Starting point is 00:37:49 But, yeah, I may have a mutual fund that's made 2.2% since the beginning of the year. I don't know. I don't watch them that close. Okay. But I'm looking at long-term track records, 5, 10, 20-year track records. What's the average annual return on that? That's what I'm always looking towards. And if they're the four types of mutual funds, we talk about growth, growth, and income, aggressive growth.
Starting point is 00:38:08 It sounds like you got into an aggressive growth that's not done well this year. I don't even know what the aggressive category has done this year. I haven't looked at it. I don't, again, I don't track it that close because it's all long-term investing for me. I'm not panicking about what it's doing in a given month or given six-month period of time. I generally look at my stuff about once a year, unless I just get curious for some reason because something come up on the air. But what you need to do is to go back if you're nervous and make the decision, not because Dave Ramsey sent you there, not because somebody said to do it, but because you understood it. And what you came out of their understanding was two point two percent.
Starting point is 00:38:46 And you shouldn't have done that. But if you came out of their understanding, it's not made money this year, but, you know, over the last 10 years, it's averaged 10 or 12, then that's okay. If that's what you understood and you're comfortable with that, then that's okay. But you need to make the decisions based on you understanding what's going on with investments for the rest of your life, with anything having to do with money for the rest of your life. Kaylee is with us in Anchorage, Alaska.

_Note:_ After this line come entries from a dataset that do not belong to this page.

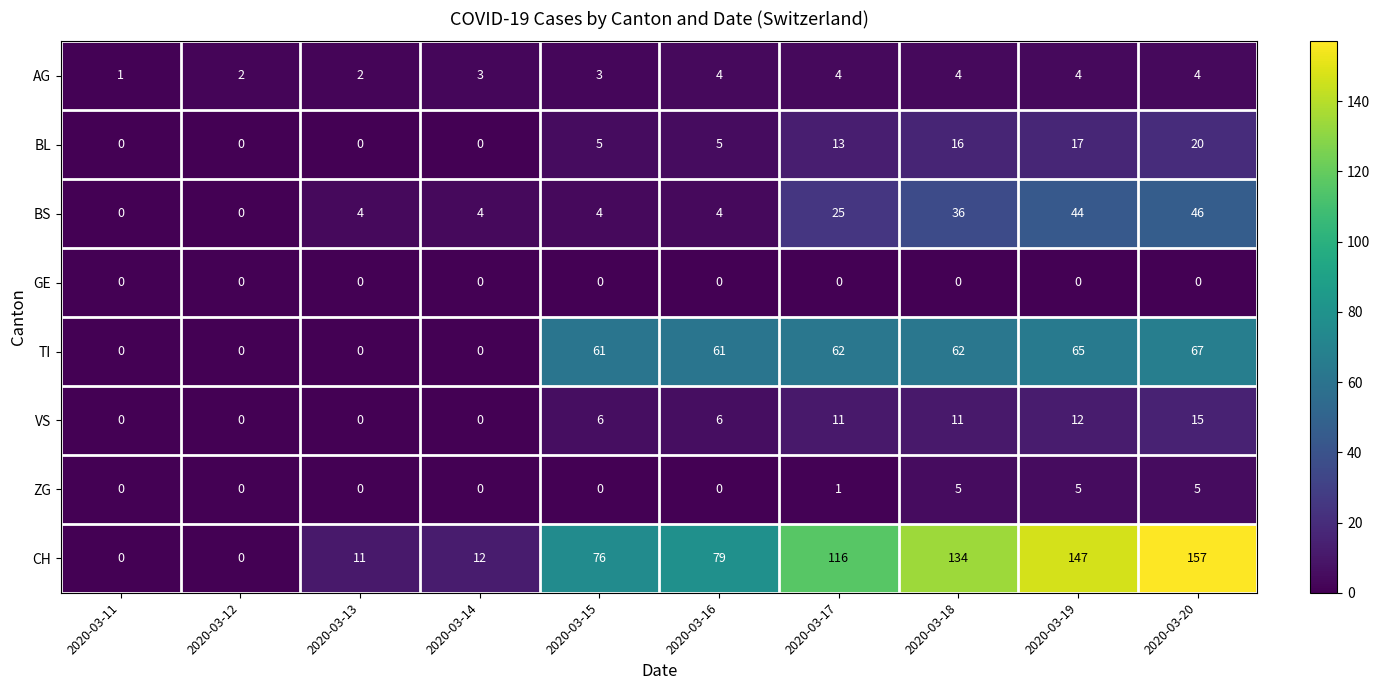

At which label does BS reach its peak?

2020-03-20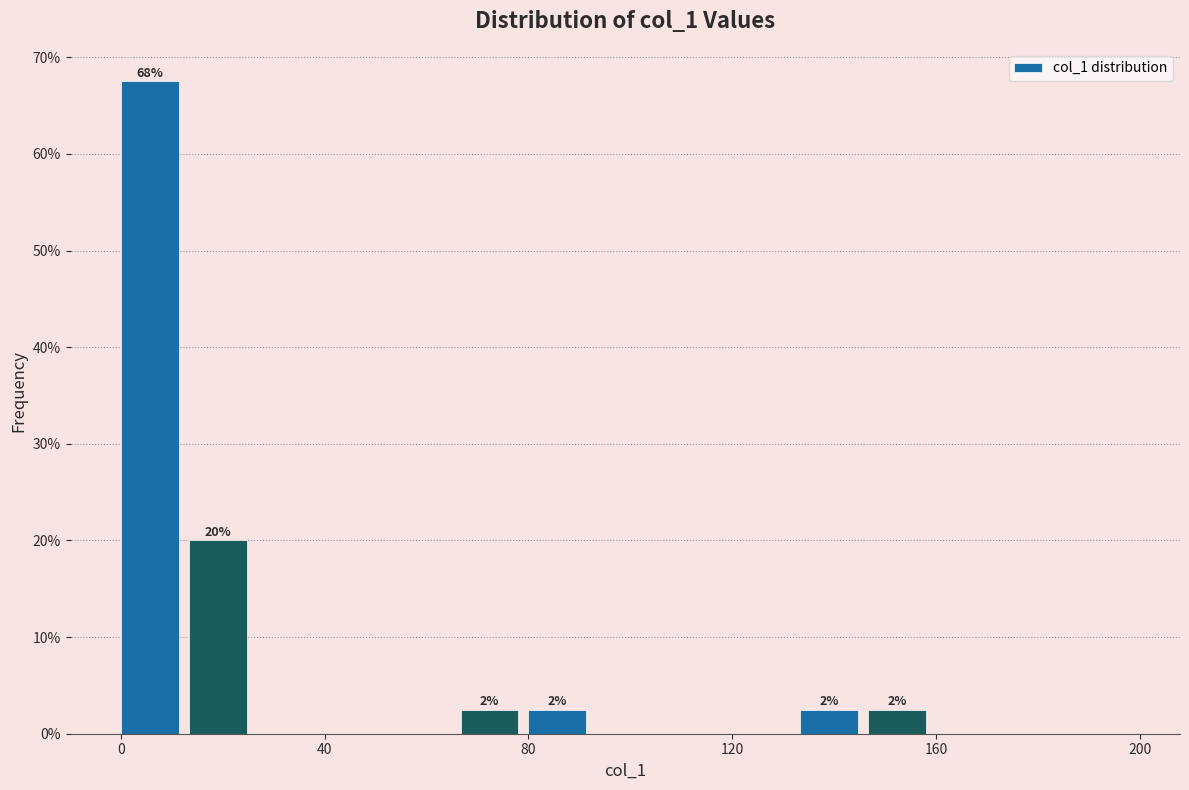

Read against the x-axis, roughly where is the centre of the tallest bar?

5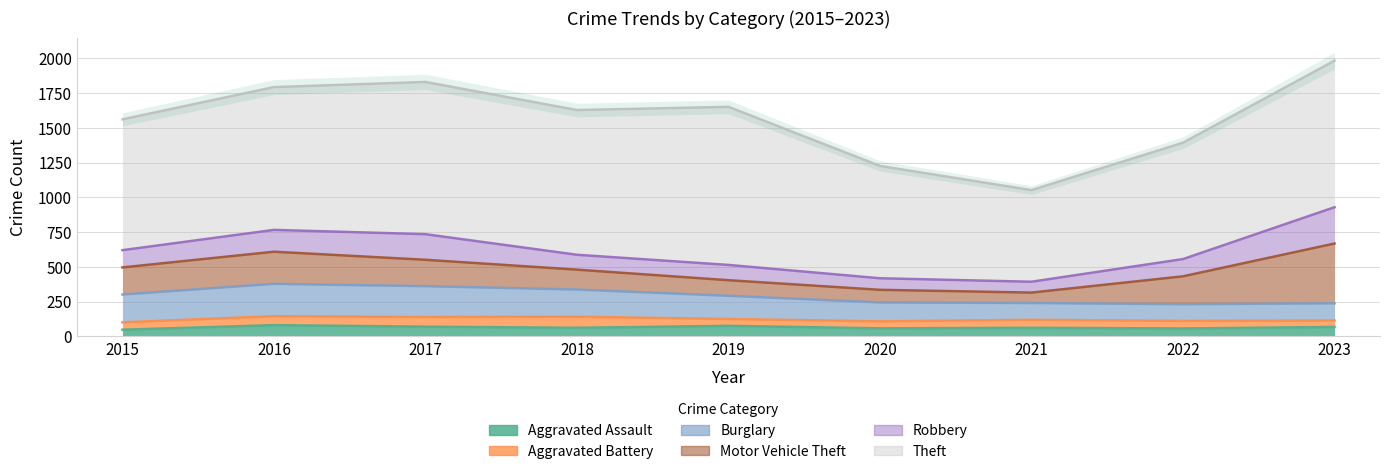

What is the value of the Aggravated Assault point at the 4th from the left?

62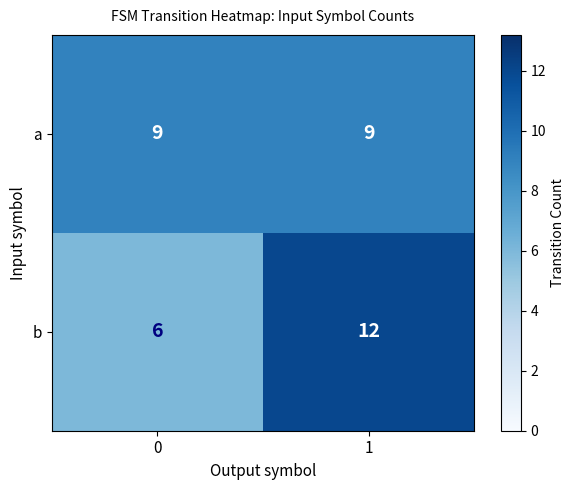

How many distinct data groups are displayed?

2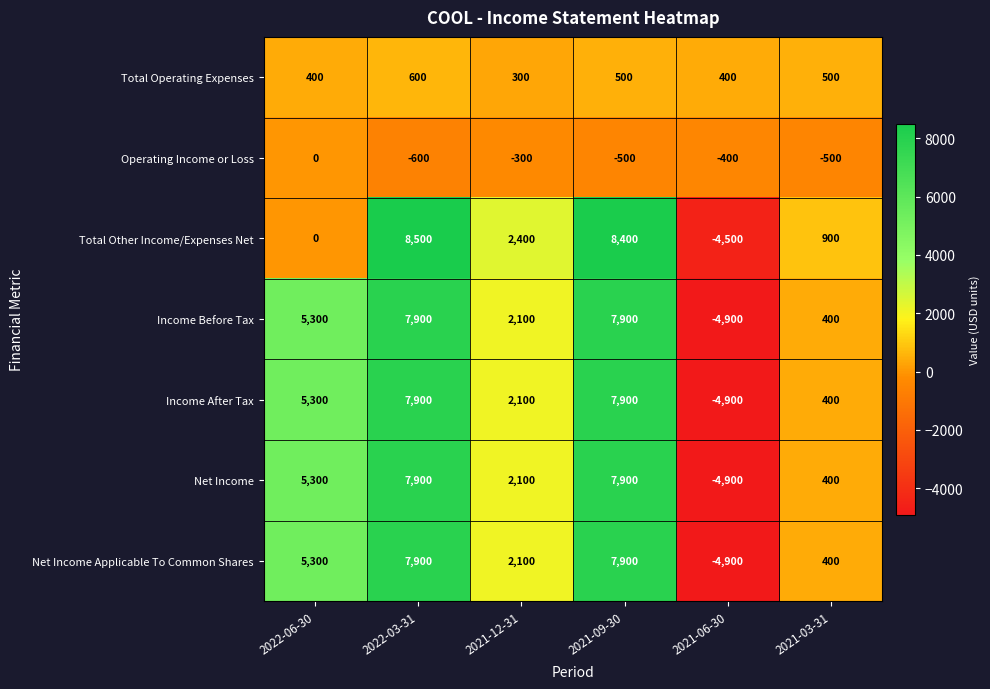

What is the highest value of the Income After Tax series?

7900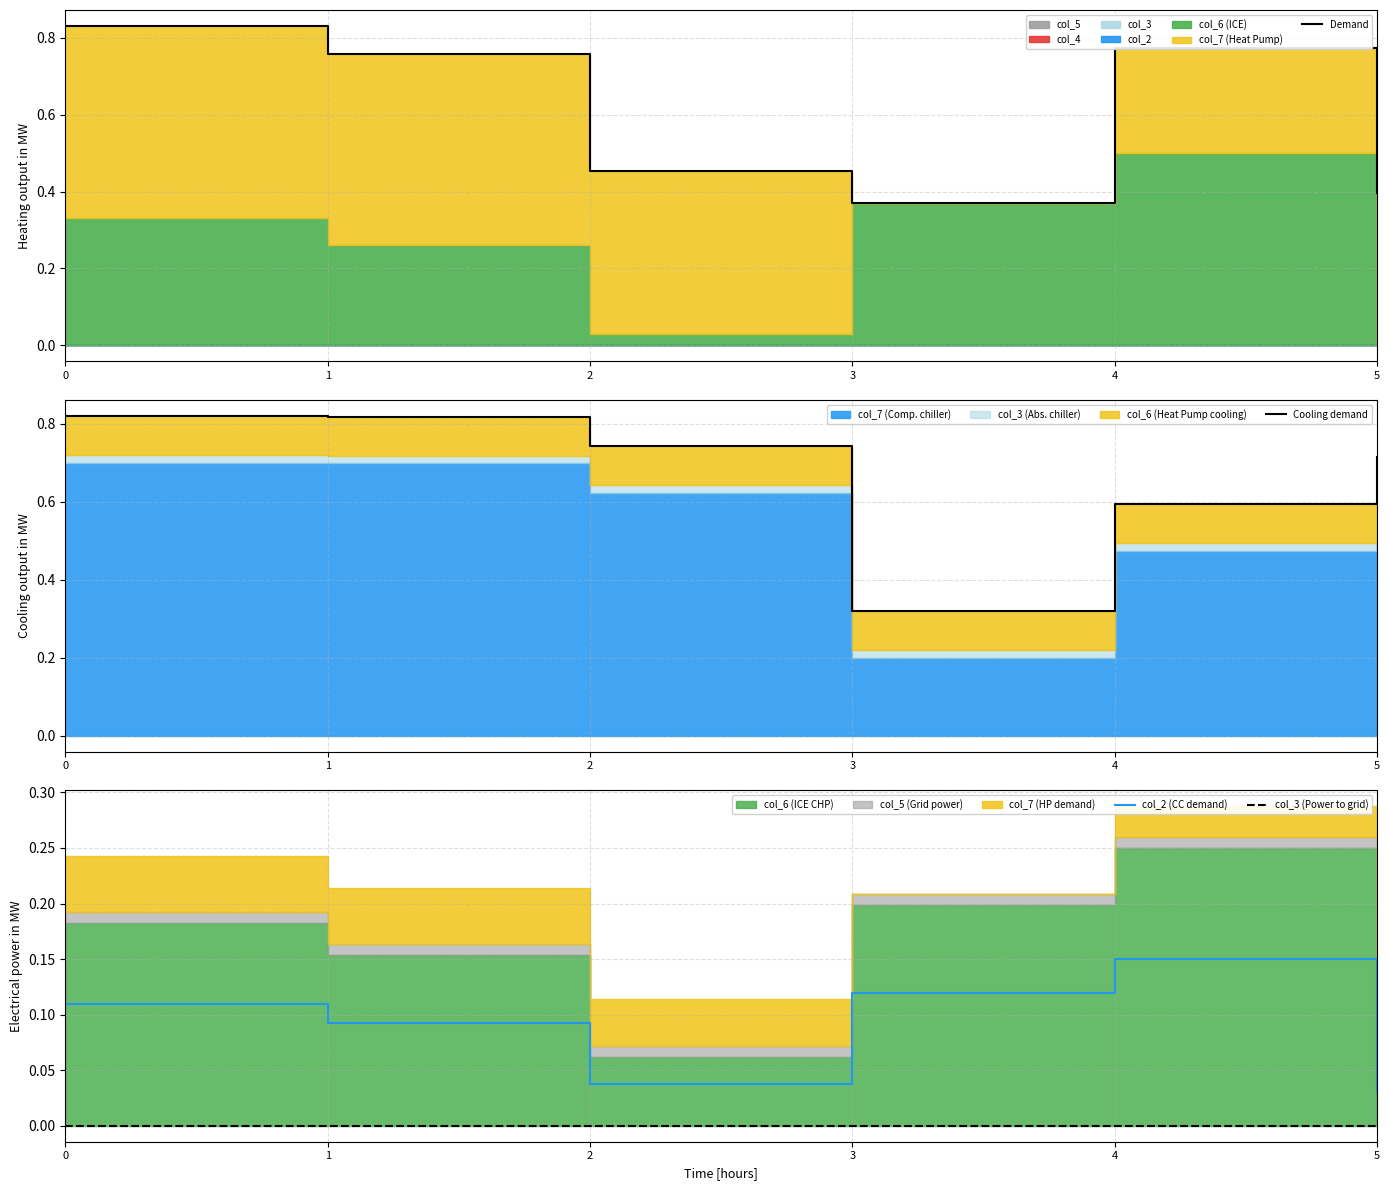

List the labels in order of col_3 (Power to grid) value, largest first.

0, 1, 2, 3, 4, 5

Starting point is 00:39:14 Hi, Kaylee. How are you? I'm good. How are you? Better than I deserve. Hey. How can I help? So I'm calling because my husband is enlisting in the Air Force, and we have been debt-free our entire marriage.
Starting point is 00:39:30 We've been married for three years, and we have no intention of ever needing to get a loan out or anything. So I guess I just don't – I look at the numbers and everything, and it kind of freaks me out because right now we're making about $5,000 a month, which is really not that great in Alaska anyway. We have two little boys. But now that we're going to the military, we're making much less. I'm not working, so I don't want to work because I want to be home with my boys. So I'm just kind of looking for reassurance that we're going to be okay if we keep doing what we're doing, and it's all going to work out. So he took a job with the military making less than he's making now. Yes.
Starting point is 00:40:19 How much will he be making? So he's going to be making about $1,800 a month, not including his BAH. And Alaska is considered an overseas base, so if we end up getting stationed here, we'll be making overseas pays as well. Why did he do that? So we have not been stable. We've been kind of job hopping, job to job. He didn't want to do school because he had a really hard time with it.
Starting point is 00:40:51 So we were looking at trade, but this just seemed like with insurance and housing and everything, it just seemed like a more stable environment for us, as crazy as that sounds. Okay, so you've done it, and this is what you're going to make. And you want me to tell you what? That it's okay? Basically that we can still save. If I say it's not okay, you're still doing it. What was that?
Starting point is 00:41:14 If I say it's not okay, you're still doing it. You just signed up for the military. That's a one-way ticket in. You don't unsign that. So you did it. That's what you're doing. So get on your budget. Make it work.